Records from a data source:
┏━━

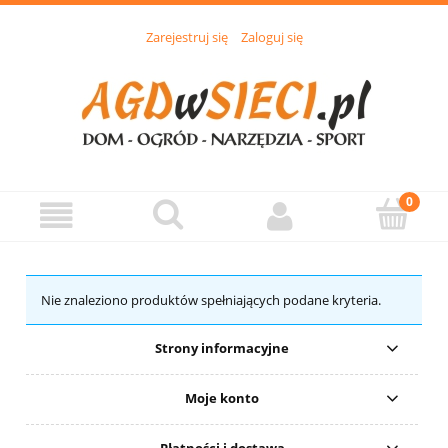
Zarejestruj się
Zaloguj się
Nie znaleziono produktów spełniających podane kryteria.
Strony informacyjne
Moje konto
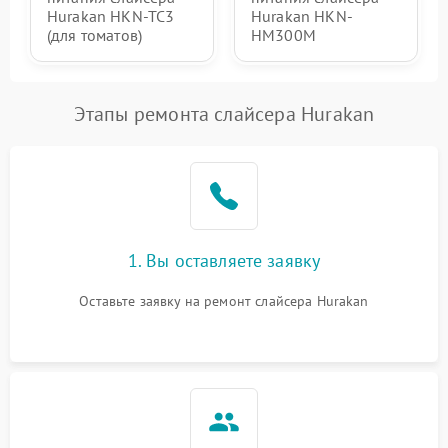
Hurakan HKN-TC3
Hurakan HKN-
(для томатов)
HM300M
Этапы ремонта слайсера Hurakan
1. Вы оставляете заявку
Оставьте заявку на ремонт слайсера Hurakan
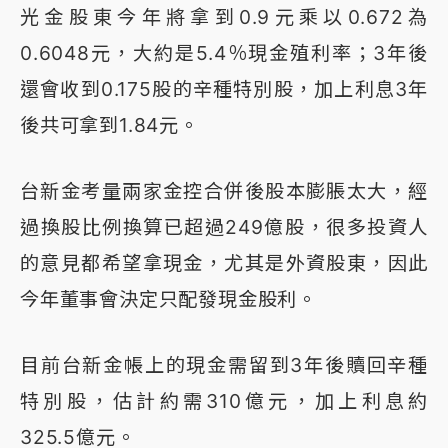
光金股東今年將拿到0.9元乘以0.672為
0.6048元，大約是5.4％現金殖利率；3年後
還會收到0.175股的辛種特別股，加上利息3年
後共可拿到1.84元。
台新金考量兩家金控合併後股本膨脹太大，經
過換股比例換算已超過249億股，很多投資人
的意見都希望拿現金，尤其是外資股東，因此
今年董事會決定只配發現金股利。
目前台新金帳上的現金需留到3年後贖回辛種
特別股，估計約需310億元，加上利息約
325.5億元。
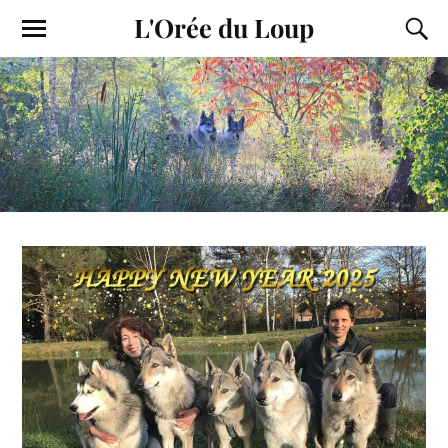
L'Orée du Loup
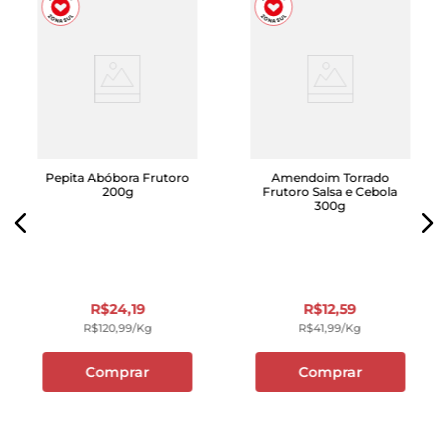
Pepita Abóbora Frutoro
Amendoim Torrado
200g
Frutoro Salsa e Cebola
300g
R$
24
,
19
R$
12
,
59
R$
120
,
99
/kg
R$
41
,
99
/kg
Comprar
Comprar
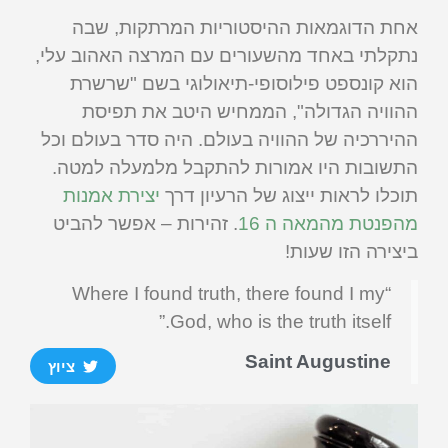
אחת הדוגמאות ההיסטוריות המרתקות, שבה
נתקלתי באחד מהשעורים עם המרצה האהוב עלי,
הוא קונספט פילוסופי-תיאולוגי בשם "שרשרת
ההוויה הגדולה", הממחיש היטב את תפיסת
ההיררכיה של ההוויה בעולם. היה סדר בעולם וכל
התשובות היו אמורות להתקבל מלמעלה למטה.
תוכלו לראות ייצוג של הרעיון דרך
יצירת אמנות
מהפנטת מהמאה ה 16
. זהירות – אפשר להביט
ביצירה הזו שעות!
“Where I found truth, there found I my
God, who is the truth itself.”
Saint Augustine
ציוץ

┗━━

> _Assignment_:
Leave the pictures out and return each entry exactly.

> _Written solution_:
Zarejestruj się
Zaloguj się
Nie znaleziono produktów spełniających podane kryteria.
Strony informacyjne
Moje konto
Hurakan HKN-TC3
Hurakan HKN-
(для томатов)
HM300M
Этапы ремонта слайсера Hurakan
1. Вы оставляете заявку
Оставьте заявку на ремонт слайсера Hurakan
光金股東今年將拿到0.9元乘以0.672為
0.6048元，大約是5.4％現金殖利率；3年後
還會收到0.175股的辛種特別股，加上利息3年
後共可拿到1.84元。
台新金考量兩家金控合併後股本膨脹太大，經
過換股比例換算已超過249億股，很多投資人
的意見都希望拿現金，尤其是外資股東，因此
今年董事會決定只配發現金股利。
目前台新金帳上的現金需留到3年後贖回辛種
特別股，估計約需310億元，加上利息約
325.5億元。
L'Orée du Loup
Pepita Abóbora Frutoro
Amendoim Torrado
200g
Frutoro Salsa e Cebola
300g
R$
24
,
19
R$
12
,
59
R$
120
,
99
/kg
R$
41
,
99
/kg
Comprar
Comprar
אחת הדוגמאות ההיסטוריות המרתקות, שבה
נתקלתי באחד מהשעורים עם המרצה האהוב עלי,
הוא קונספט פילוסופי-תיאולוגי בשם "שרשרת
ההוויה הגדולה", הממחיש היטב את תפיסת
ההיררכיה של ההוויה בעולם. היה סדר בעולם וכל
התשובות היו אמורות להתקבל מלמעלה למטה.
תוכלו לראות ייצוג של הרעיון דרך
יצירת אמנות
מהפנטת מהמאה ה 16
. זהירות – אפשר להביט
ביצירה הזו שעות!
“Where I found truth, there found I my
God, who is the truth itself.”
Saint Augustine
ציוץ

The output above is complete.